Because of quarantine regulations I wasn’t allowed to leave the theatre so I had to sleep in one of the rehearsal studios upstairs, which was big enough that one day, with excess energy and nowhere I could go, I was able to take a satisfying run in it. I’d have liked to have been able to go out and explore the area, but even staying in one building, being surrounded by Belgians brought back the strange and magical pleasure of being somewhere where everything is different and feeling a little bit like an alien hiding in plain sight, half understanding and half mystified and learning happy new things that are habitual for them but not for you (I think my favourite discovery on this trip was learning a local expression which roughly translates as: ‘if we were all the same, we’d all be crammed on the number twelve tram at midnight’.)

I’m a novelist, so I am used to being and working alone, but I find that after all these months of lockdown I have close to zero interest in the solo contents of my one brain, and crave working with other people.

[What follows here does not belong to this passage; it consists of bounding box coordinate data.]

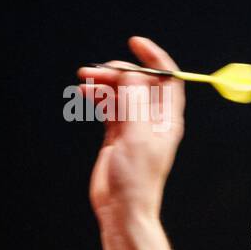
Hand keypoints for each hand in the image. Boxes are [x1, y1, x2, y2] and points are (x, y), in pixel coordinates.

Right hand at [78, 36, 185, 223]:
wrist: (121, 207)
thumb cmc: (136, 177)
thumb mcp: (136, 136)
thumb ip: (134, 102)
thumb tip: (133, 73)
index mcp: (167, 119)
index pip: (167, 79)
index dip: (154, 58)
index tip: (135, 42)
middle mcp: (152, 119)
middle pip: (139, 82)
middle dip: (118, 72)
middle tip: (95, 71)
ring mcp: (134, 126)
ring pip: (120, 93)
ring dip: (103, 83)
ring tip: (83, 81)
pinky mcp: (116, 134)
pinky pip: (108, 106)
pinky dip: (97, 97)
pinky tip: (83, 94)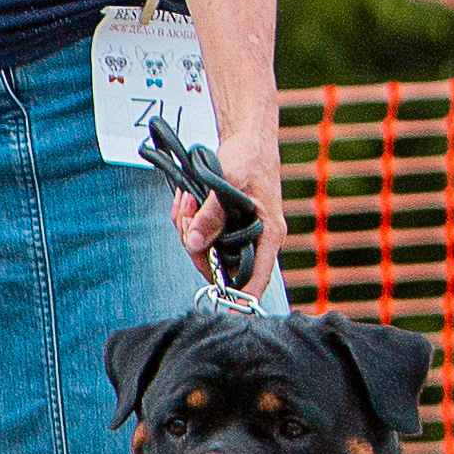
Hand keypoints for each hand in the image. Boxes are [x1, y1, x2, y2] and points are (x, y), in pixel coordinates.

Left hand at [174, 118, 285, 297]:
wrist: (246, 140)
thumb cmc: (248, 159)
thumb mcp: (228, 182)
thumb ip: (212, 214)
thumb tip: (194, 242)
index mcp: (267, 234)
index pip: (257, 276)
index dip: (243, 298)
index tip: (229, 314)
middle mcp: (252, 238)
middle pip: (217, 263)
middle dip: (194, 241)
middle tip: (187, 210)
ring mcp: (235, 233)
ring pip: (201, 247)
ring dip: (186, 223)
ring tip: (189, 197)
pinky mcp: (221, 224)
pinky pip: (196, 232)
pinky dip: (186, 216)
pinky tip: (187, 198)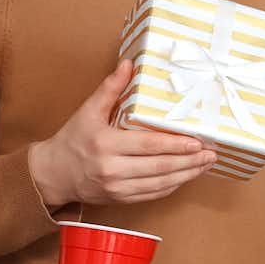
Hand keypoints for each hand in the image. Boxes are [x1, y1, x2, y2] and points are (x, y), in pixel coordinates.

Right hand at [28, 61, 217, 206]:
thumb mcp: (87, 111)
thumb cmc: (72, 140)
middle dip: (189, 161)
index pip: (149, 146)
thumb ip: (110, 88)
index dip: (176, 145)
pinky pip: (152, 194)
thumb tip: (128, 63)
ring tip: (205, 164)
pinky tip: (186, 176)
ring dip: (186, 175)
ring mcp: (117, 188)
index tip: (197, 141)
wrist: (53, 174)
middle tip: (210, 154)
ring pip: (160, 184)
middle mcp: (112, 169)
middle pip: (159, 167)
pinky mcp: (120, 200)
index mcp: (105, 144)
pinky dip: (172, 186)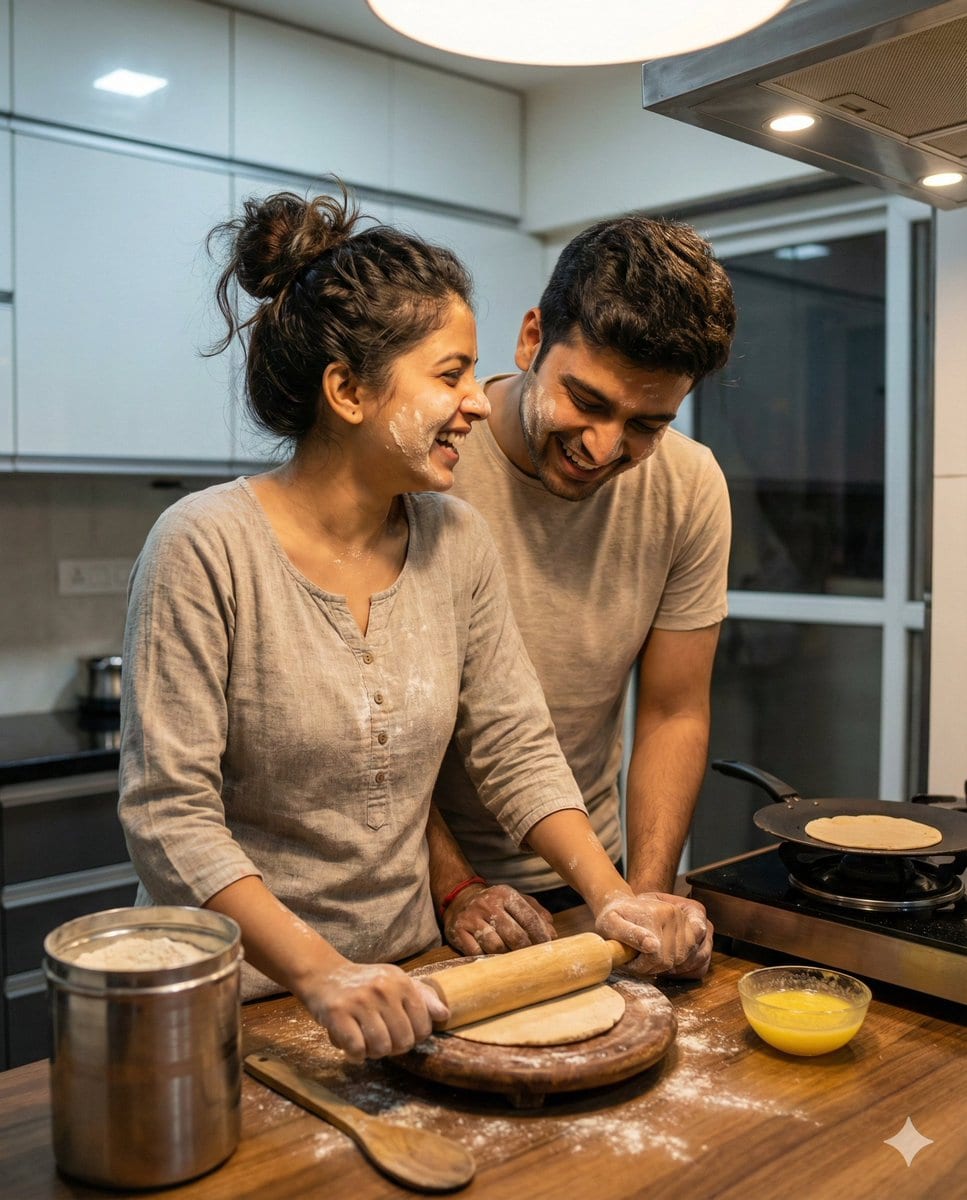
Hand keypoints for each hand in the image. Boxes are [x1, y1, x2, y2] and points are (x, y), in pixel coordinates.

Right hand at [300, 961, 449, 1061]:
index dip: (414, 1037)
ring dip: (374, 1053)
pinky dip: (356, 1055)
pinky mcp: (337, 1014)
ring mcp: (359, 1001)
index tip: (400, 1032)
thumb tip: (445, 1015)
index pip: (423, 1027)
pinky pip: (356, 1049)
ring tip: (367, 1041)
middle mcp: (382, 989)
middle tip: (382, 1038)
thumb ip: (423, 997)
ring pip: (381, 1048)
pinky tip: (352, 1045)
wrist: (324, 975)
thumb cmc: (365, 983)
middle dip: (394, 1048)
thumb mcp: (396, 982)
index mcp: (401, 982)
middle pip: (403, 1041)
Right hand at [444, 883, 556, 955]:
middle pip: (514, 935)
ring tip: (513, 958)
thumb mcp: (515, 899)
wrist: (460, 899)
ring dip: (507, 955)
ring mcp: (472, 918)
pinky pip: (477, 951)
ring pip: (496, 945)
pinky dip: (487, 957)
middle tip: (532, 959)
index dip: (541, 935)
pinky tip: (493, 958)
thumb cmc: (494, 904)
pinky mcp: (459, 931)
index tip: (548, 947)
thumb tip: (552, 932)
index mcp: (505, 894)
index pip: (528, 917)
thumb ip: (535, 912)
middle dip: (526, 949)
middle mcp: (488, 904)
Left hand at [594, 892, 711, 978]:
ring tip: (650, 959)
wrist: (623, 906)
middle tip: (638, 961)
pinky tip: (668, 961)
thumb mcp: (611, 924)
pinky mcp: (693, 928)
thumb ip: (630, 934)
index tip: (630, 961)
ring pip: (686, 960)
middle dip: (654, 967)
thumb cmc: (613, 917)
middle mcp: (677, 914)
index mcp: (660, 913)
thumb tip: (653, 946)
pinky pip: (699, 957)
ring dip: (668, 967)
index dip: (642, 965)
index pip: (658, 956)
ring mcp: (686, 920)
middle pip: (673, 959)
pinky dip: (685, 966)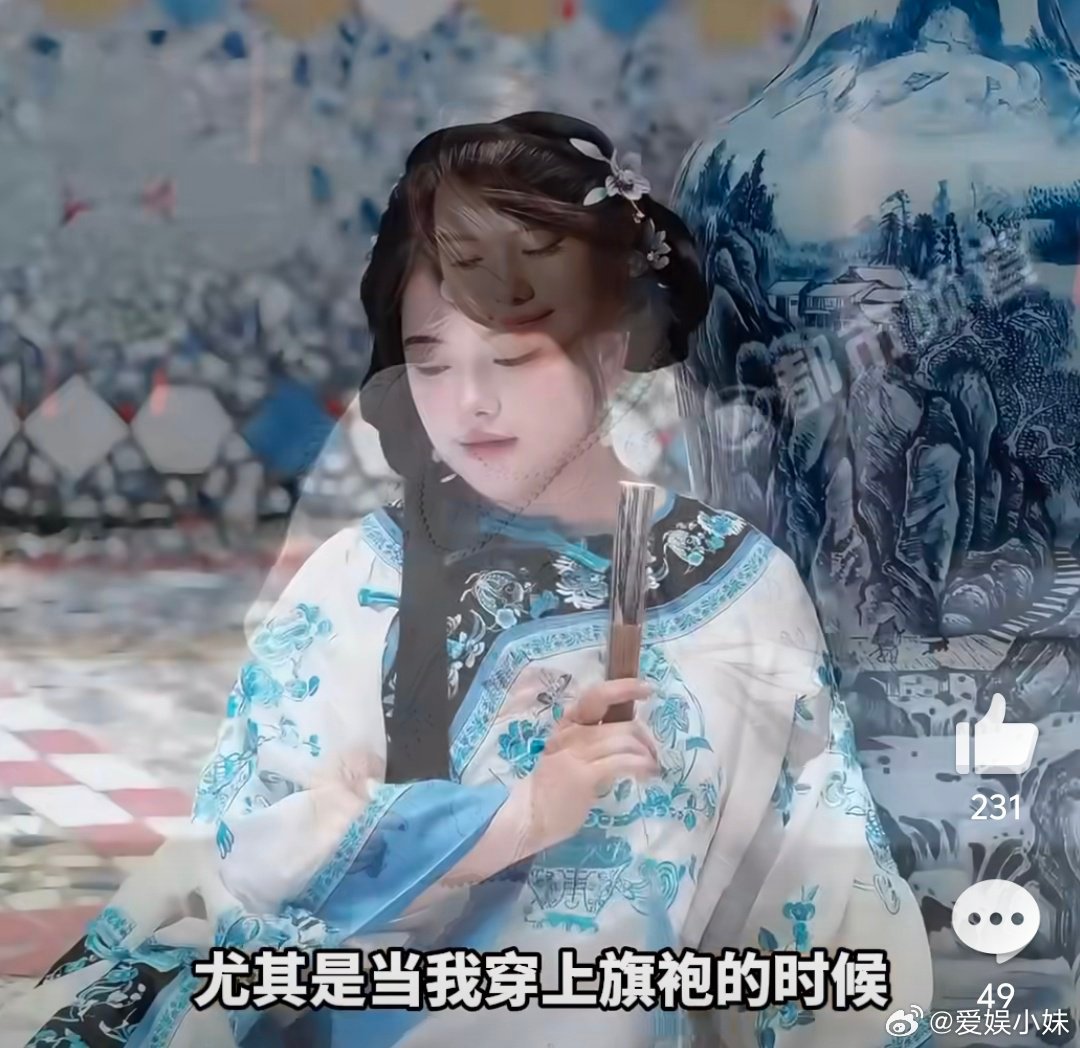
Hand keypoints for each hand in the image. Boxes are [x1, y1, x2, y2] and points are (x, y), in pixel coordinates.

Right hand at [516, 678, 657, 852]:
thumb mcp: (570, 754)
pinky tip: (646, 774)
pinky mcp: (583, 776)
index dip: (624, 689)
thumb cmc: (554, 786)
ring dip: (647, 754)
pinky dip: (641, 765)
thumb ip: (593, 741)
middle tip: (653, 754)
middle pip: (622, 724)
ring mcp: (575, 753)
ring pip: (625, 741)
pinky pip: (622, 762)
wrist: (530, 816)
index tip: (647, 689)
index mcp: (568, 724)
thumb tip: (630, 735)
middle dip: (646, 738)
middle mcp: (571, 733)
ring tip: (651, 768)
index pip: (597, 696)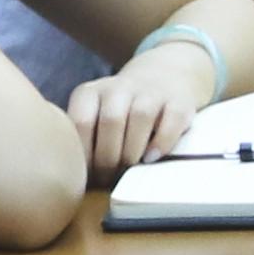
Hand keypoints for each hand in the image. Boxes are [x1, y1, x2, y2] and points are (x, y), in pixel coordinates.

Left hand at [69, 52, 212, 174]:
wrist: (163, 76)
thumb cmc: (120, 111)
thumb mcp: (94, 115)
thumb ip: (84, 138)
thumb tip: (75, 178)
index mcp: (91, 92)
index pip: (81, 122)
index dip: (85, 154)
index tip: (88, 174)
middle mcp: (119, 87)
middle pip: (111, 121)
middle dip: (109, 157)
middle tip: (109, 176)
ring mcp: (150, 91)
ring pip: (140, 116)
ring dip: (133, 149)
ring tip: (129, 168)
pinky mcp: (178, 101)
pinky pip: (171, 120)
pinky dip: (161, 143)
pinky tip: (152, 157)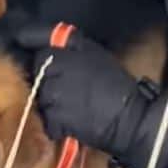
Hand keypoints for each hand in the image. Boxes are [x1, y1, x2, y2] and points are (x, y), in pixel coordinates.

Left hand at [16, 24, 146, 153]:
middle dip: (49, 86)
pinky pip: (48, 122)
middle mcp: (56, 74)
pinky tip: (71, 123)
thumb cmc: (116, 85)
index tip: (57, 73)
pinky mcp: (57, 120)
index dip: (47, 66)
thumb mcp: (95, 53)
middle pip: (38, 80)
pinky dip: (57, 125)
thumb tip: (52, 41)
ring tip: (71, 108)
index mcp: (65, 55)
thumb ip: (70, 45)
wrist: (128, 117)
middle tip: (68, 93)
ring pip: (42, 101)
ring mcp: (54, 98)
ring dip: (52, 106)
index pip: (40, 57)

I’ve been working with a group on some short films (if you are a more recent subscriber you might have missed the one I shared here) but a lot of that has been done remotely, and this was even more special because we were together, actually together, in a room. Repeatedly I just stood back and marvelled at the way that the songs seemed to grow organically from the mingling of all these minds, and I felt so overwhelmingly fortunate to be there, so ridiculously lucky that this is my actual life and I get to do these things, that I felt close to tears.

It’s worth it all - the two flights and the seven tests and the nine forms and the fifteen days of quarantine. Because even more than missing travel (though not travelling), I’ve missed other people, and their wonderful difference from me, how we are not all the same, not all crammed on the number twelve tram at midnight, and sometimes we can come together and create something that is greater than all of us put together.